L’ethnopôle

Pôle de recherche en ethnologie

 

« Pays de Courbet, Pays d’artiste » est un ethnopôle. Ce label, décerné par le Ministère de la Culture en 2010, permet au Département de développer, en parallèle des actions culturelles, un pôle national de recherche et de ressources en ethnologie. Il n’en existe que dix en France, en 2018. Trois thématiques ont été définies pour celui du Pays de Courbet : les relations entre activités artistiques, population et territoire ; les modalités de représentation d’un territoire et enfin les modalités d’intervention artistique et d’action culturelle.

 


Faire rayonner Courbet et la vallée de la Loue

Quand le Département du Doubs décide en 2003 de transformer et de valoriser le musée Courbet, il choisit d’associer dès 2004 trois autres sites traversés et peints par l’artiste : la ferme familiale Courbet à Flagey, le site de la Source de la Loue et l’Atelier du peintre à Ornans. L’objectif est de participer au développement culturel, social et économique du territoire par la mise en valeur de lieux dans un triangle Ornans-Salins-Pontarlier. En 2010, la Direction régionale des affaires culturelles (DRAC) de Franche-Comté attribue à ce projet le label d’ethnopôle. Il dévoile ainsi l’ambition du projet : devenir un lieu d’excellence construit sur le rapport entre art et territoire afin de faire rayonner l’œuvre de Courbet et la vallée de la Loue.

L’Art et le territoire

Approfondir le lien entre Courbet et le pays d’Ornans permet une recherche plus globale en Anthropologie et en Histoire de l’Art. En effet, le territoire est au cœur de la peinture de Courbet. Entre une carte, un poème, un relevé hydrographique et une peinture de l’artiste, qu’est-il dit de la Loue ? L’art de Courbet peut-il contribuer à avancer certaines hypothèses scientifiques ?

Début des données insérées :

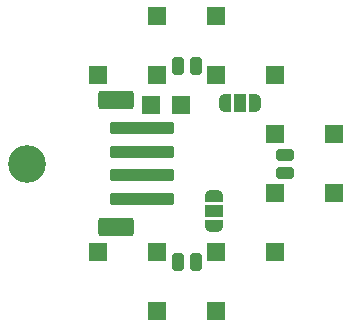
<source format=gbr>
%TF.GenerationSoftware,KiCad,Pcbnew,7.0.5-4d25ed1034~172~ubuntu22.04.1*%
%TF.CreationDate,2023-06-17T19:19:04+02:00*%
%TF.ProjectId,donttouchit,646f6e74-746f-4756-9368-69742e6b6963,rev?*%
%TF.SameCoordinates,Original*%
%TF.FileFunction,Soldermask,Bot*%
%TF.FilePolarity,Negative*%
%FSLAX46Y46*%
G04 Gerber Fmt 4.6, Leading zero omitted, Abs format (unit mm)*
G04 Created by KiCad (PCBNEW 7.0.5-4d25ed1034~172~ubuntu22.04.1) date 2023-06-17 19:19:04*
%MOMM*%
%LPD*%
G01*
G04 APERTURE LIST*
G04 Aperture macros list*
%AMRoundRect*
0 Rectangle with rounded corners*
0 $1 Rounding radius*
0 $2 $3 $4 $5 $6 $7 $8 $9 X,Y pos of 4 corners*
0 Add a 4 corners polygon primitive as box body*
4,1,4,$2,$3,$4,$5,$6,$7,$8,$9,$2,$3,0*
0 Add four circle primitives for the rounded corners*
1,1,$1+$1,$2,$3*
1,1,$1+$1,$4,$5*
1,1,$1+$1,$6,$7*
1,1,$1+$1,$8,$9*
0 Add four rect primitives between the rounded corners*
20,1,$1+$1,$2,$3,$4,$5,0*
20,1,$1+$1,$4,$5,$6,$7,0*
20,1,$1+$1,$6,$7,$8,$9,0*
20,1,$1+$1,$8,$9,$2,$3,0*%
%AMFreePoly0*
4,1,19,0.550000,-0.750000,0.000000,-0.750000,0.000000,-0.744911,-0.071157,-0.744911,-0.207708,-0.704816,-0.327430,-0.627875,-0.420627,-0.520320,-0.479746,-0.390866,-0.500000,-0.250000,-0.500000,0.250000,-0.479746,0.390866,-0.420627,0.520320,-0.327430,0.627875,-0.207708,0.704816,-0.071157,0.744911,0.000000,0.744911,0.000000,0.750000,0.550000,0.750000,0.550000,-0.750000,0.550000,-0.750000,
$1*%
%AMFreePoly1*
4,1,19,0.000000,0.744911,0.071157,0.744911,0.207708,0.704816,0.327430,0.627875,0.420627,0.520320,0.479746,0.390866,0.500000,0.250000,0.500000,-0.250000,0.479746,-0.390866,0.420627,-0.520320,0.327430,-0.627875,0.207708,-0.704816,0.071157,-0.744911,0.000000,-0.744911,0.000000,-0.750000,-0.550000,-0.750000,-0.550000,0.750000,0.000000,0.750000,0.000000,0.744911,0.000000,0.744911,
$1*%
G04 Aperture macros list end*
%ADD10R,1.500000X1.500000*%
%ADD11C,3.200000*%
%ADD12RoundRect,0.250000X0.250000X0.500000X-0.250000X0.500000X-0.250000X-0.500000X0.250000X-0.500000X0*%
%ADD13FreePoly0,90.000000*%
%ADD14R,1.500000X1.000000*%
%ADD15FreePoly1,90.000000*%
%ADD16FreePoly0,180.000000*%
%ADD17R,1.000000X1.500000*%
%ADD18FreePoly1,180.000000*%
%ADD19RoundRect,0.250000X-2.500000X0.250000X-2.500000X-0.250000X2.500000X-0.250000X2.500000X0.250000X0*%
%ADD20RoundRect,0.250000X-1.250000X0.550000X-1.250000X-0.550000X1.250000X-0.550000X1.250000X0.550000X0*%
%ADD21RoundRect,0.250000X0.500000X-0.250000X0.500000X0.250000X-0.500000X0.250000X-0.500000X-0.250000X0*%
%ADD22RoundRect,0.250000X-0.250000X-0.500000X0.250000X-0.500000X0.250000X0.500000X-0.250000X0.500000X0*%
G04 APERTURE END LIST*
D10*
%TO.C,TP3*%
X156000000Y-85000000D03*
%TD*%
%TO.C,TP5*%
X146000000Y-70000000D03*
%TD*%
%TO.C,TP9*%
X141000000Y-90000000D03*
%TD*%
%TO.C,TP17*%
X136000000Y-90000000D03*
%TD*%
%TO.C,TP4*%
X156000000Y-80000000D03*
%TD*%
%TO.C,TP8*%
X141000000Y-70000000D03*
%TD*%
%TO.C,TP1*%
X141000000Y-95000000D03*
%TD*%
%TO.C,TP10*%
X146000000Y-90000000D03*
%TD*%
%TO.C,TP14*%
X140500000Y-77500000D03*
%TD*%
%TO.C,TP13*%
X143000000Y-77500000D03*
%TD*%
%TO.C,TP19*%
X151000000Y-90000000D03*
%TD*%
%TO.C,TP11*%
X151000000Y-85000000D03*
%TD*%
%TO.C,TP7*%
X146000000Y-75000000D03*
%TD*%
%TO.C,TP12*%
X151000000Y-80000000D03*
%TD*%
%TO.C,TP2*%
X146000000Y-95000000D03*
%TD*%
D11*
%TO.C,H1*%
X130000000Y-82500000D03*
%TD*%
D10*
%TO.C,TP16*%
X136000000Y-75000000D03*
%TD*%
%TO.C,TP18*%
X151000000Y-75000000D03*
%TD*%
%TO.C,TP6*%
X141000000Y-75000000D03*
%TD*%
D12*
%TO.C,J6*%
X144262000Y-74200000D03*
X142738000Y-74200000D03*
%TD*%
D13*
%TO.C,JP1*%
X145842500Y-87800000D03*
D14*
X145842500Y-86500000D03*
D15*
X145842500Y-85200000D03*
%TD*%
D16*
%TO.C,JP2*%
X149300000Y-77357500D03*
D17*
X148000000Y-77357500D03*
D18*
X146700000Y-77357500D03*
%TD*%
D19*
%TO.C,J10*%
X139750000Y-79500000D03*
X139750000Y-81500000D03*
X139750000Y-83500000D03*
X139750000Y-85500000D03*
D20*
X137500000Y-77100000D03*
X137500000Y-87900000D03*
%TD*%
D21*
%TO.C,J5*%
X151800000Y-83262000D03*
X151800000Y-81738000D03*
%TD*%
D22*
%TO.C,J4*%
X142738000Y-90800000D03*
X144262000Y-90800000D03*
%TD*%
M02*

</source>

Ces réflexions entrent en résonnance avec les recherches menées sur d’autres territoires célébrés par d’illustres artistes : Monet à Giverny, Gauguin à Pont-Aven, Cézanne à Aix-en-Provence…

L’Art et la population locale

Gustave Courbet appartenait à ce réseau d’artistes et d’intellectuels qui, au 19ème siècle, ont proposé une nouvelle vision de l’art en choisissant de représenter la population locale comme sujets, et sur des tableaux de grand format dont il est l’un des pionniers. Il a d’ailleurs pour cela fait défiler dans son atelier les habitants d’Ornans pour qu’ils soient modèles de certaines de ses œuvres. En ce sens, le peintre peut ainsi, à sa manière, être vu comme un ethnologue du 19ème siècle.